日本有病者歯科医療学会の25周年記念シンポジウムが1月14日、東京歯科大学・血脇記念ホールで、『薬剤関連顎骨壊死に関する医科・歯科連携コンセンサスミーティング』をテーマに開催された。山王メディカルデンター・女性医療センターの太田博明センター長は、BP製剤と顎骨壊死の関連が2003年に初めて報告されてから今日に至るまでの経緯を解説。「2012年に発表された『BP関連顎骨壊死に対するポジションペーパー』の中で、〝休薬は抜歯の3ヶ月前、再開は抜歯の2ヶ月後〟という目安を示したところ、〝3ヶ月〟という点だけが一人歩きして正しい理解が進まないままBP製剤を使用する患者の歯科治療が敬遠されるようになった」と指摘。
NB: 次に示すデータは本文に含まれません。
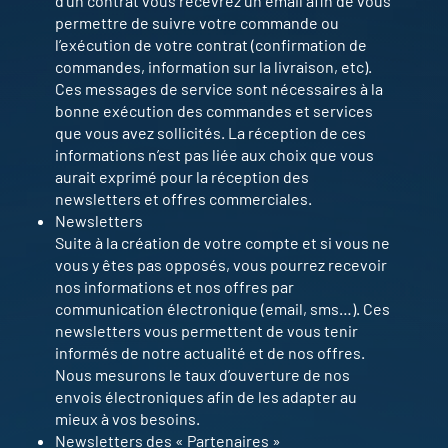
d’un contrat vous recevrez un email afin de vous
permettre de suivre votre commande ou
l’exécution de votre contrat (confirmation de
commandes, information sur la livraison, etc).
Ces messages de service sont nécessaires à la
bonne exécution des commandes et services
que vous avez sollicités. La réception de ces
informations n’est pas liée aux choix que vous
aurait exprimé pour la réception des
newsletters et offres commerciales.
Newsletters
Suite à la création de votre compte et si vous ne
vous y êtes pas opposés, vous pourrez recevoir
nos informations et nos offres par
communication électronique (email, sms…). Ces
newsletters vous permettent de vous tenir
informés de notre actualité et de nos offres.
Nous mesurons le taux d’ouverture de nos
envois électroniques afin de les adapter au
mieux à vos besoins.
Newsletters des « Partenaires »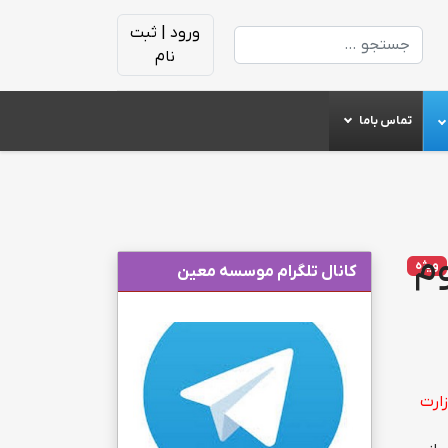
ورود | ثبت
جستجو
نام
تماس باما
م
ویژه
کانال تلگرام موسسه معین
ارت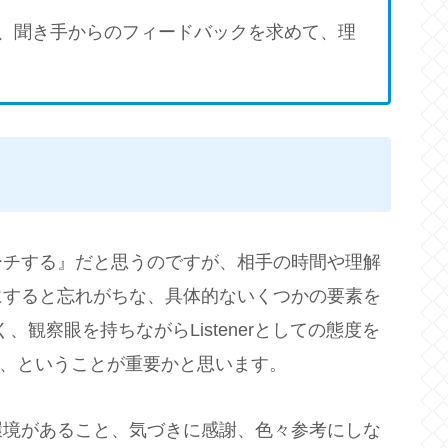
、聞き手からのフィードバックを求めて、理
ーチする』だと思うのですが、相手の時間や理解
にすると忘れがちな、具体的ないくつかの要素を
く、観察眼を持ちながらListenerとしての態度を
く、ということが重要かと思います。
環境があること、気づきに感謝、色々参考にしな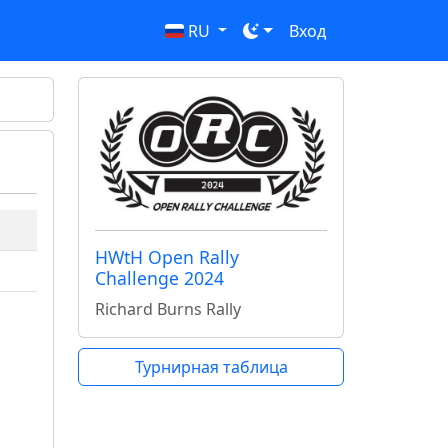
RU
Вход
HWtH Open Rally
Challenge 2024
Richard Burns Rally
Турнирная таблица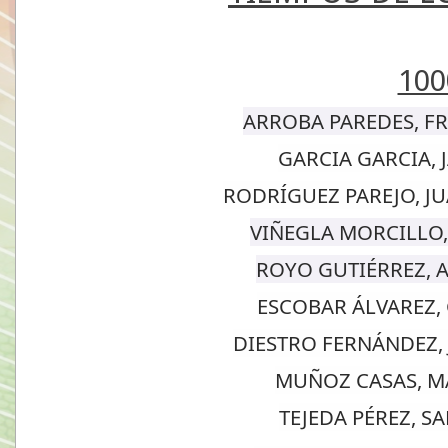
100
ARROBA PAREDES, F
GARCIA GARCIA, 
RODRÍGUEZ PAREJO, JU
VIÑEGLA MORCILLO,
ROYO GUTIÉRREZ, 
ESCOBAR ÁLVAREZ,
DIESTRO FERNÁNDEZ, 
MUÑOZ CASAS, M
TEJEDA PÉREZ, S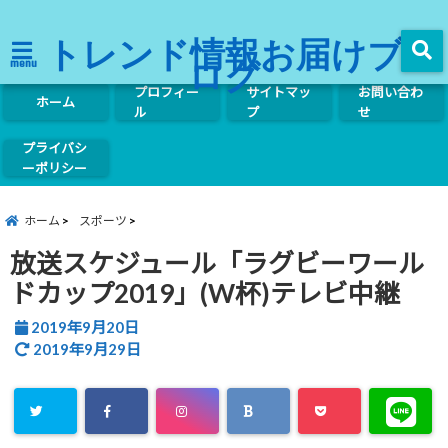
トレンド情報お届けブ
ログ
menu
プロフィー
サイトマッ
お問い合わ
ホーム
ル
プ
せ
プライバシ
ーポリシー
ホーム
スポーツ
放送スケジュール「ラグビーワール
ドカップ2019」(W杯)テレビ中継
2019年9月20日
2019年9月29日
ディスカッションに先立ち、東京歯科大学の柴原孝彦教授は「BP製剤を休薬することには根拠がない」とし、「顎骨壊死を怖れて感染部を有する患歯を抜歯しないのは誤りで、リスクを考慮しつつ積極的な処置が必要」と考えを示した。
>>医療経済出版 2017.1.17
http://www.ikeipress.jp/archives/9306
BP製剤(ビスフォスフォネート製剤)について、ディスカッションが行われたとの記事です。BP製剤については、「3か月の休薬期間を設け、外科処置を行う」というのが、スタンダードと考えていましたが、休薬についての根拠がないとの見解も示されているみたいです。この場では、リスクを踏まえたうえで、積極的な治療も必要との考えが示されたそうですが、我々は具体的にどのように対応したらいいかの見解は示されていません。指針の徹底を期待したいですが、まだ先のようですね。